Excerpts from a dataset:
[Start of section]

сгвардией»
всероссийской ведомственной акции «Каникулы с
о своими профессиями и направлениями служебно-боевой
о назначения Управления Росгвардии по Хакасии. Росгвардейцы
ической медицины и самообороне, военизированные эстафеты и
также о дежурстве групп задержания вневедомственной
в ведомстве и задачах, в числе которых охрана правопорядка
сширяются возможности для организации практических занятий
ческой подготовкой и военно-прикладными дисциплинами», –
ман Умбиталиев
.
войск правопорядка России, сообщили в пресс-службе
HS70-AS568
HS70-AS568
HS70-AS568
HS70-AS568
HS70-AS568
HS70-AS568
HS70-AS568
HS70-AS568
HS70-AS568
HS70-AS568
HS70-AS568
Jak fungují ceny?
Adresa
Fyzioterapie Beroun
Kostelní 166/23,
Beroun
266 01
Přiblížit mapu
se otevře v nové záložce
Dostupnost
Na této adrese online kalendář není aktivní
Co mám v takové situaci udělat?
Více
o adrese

[End of section]
[Start of section]

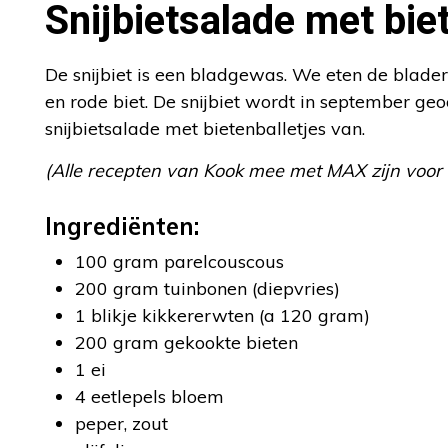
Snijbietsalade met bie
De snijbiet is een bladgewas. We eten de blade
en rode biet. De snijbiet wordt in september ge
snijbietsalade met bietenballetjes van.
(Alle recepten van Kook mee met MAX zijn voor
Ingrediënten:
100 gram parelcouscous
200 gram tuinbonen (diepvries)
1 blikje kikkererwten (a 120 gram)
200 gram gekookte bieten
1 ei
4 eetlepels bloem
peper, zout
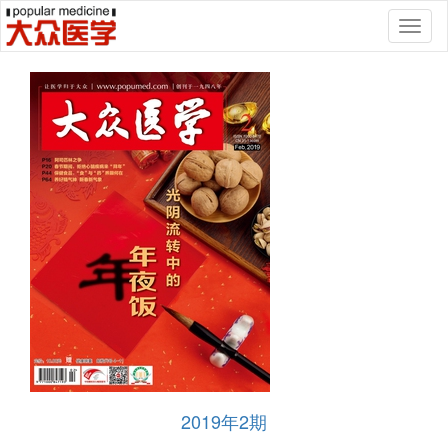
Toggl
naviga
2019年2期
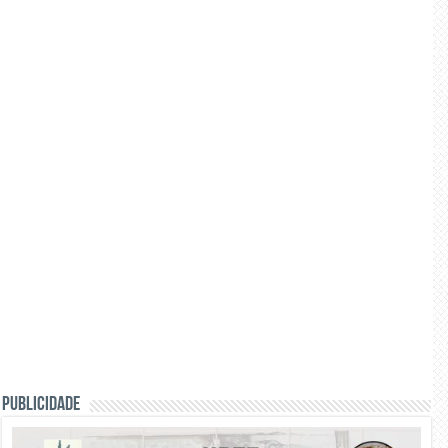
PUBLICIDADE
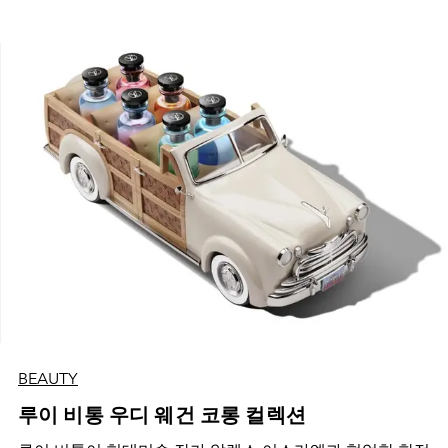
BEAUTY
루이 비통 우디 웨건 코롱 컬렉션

[End of section]

> [WORK TO BE COMPLETED] Report all lines of the data that include the word "правопорядка".

> [SOLUTION TO THIS TASK]
в ведомстве и задачах, в числе которых охрана правопорядка
войск правопорядка России, сообщили в пресс-службе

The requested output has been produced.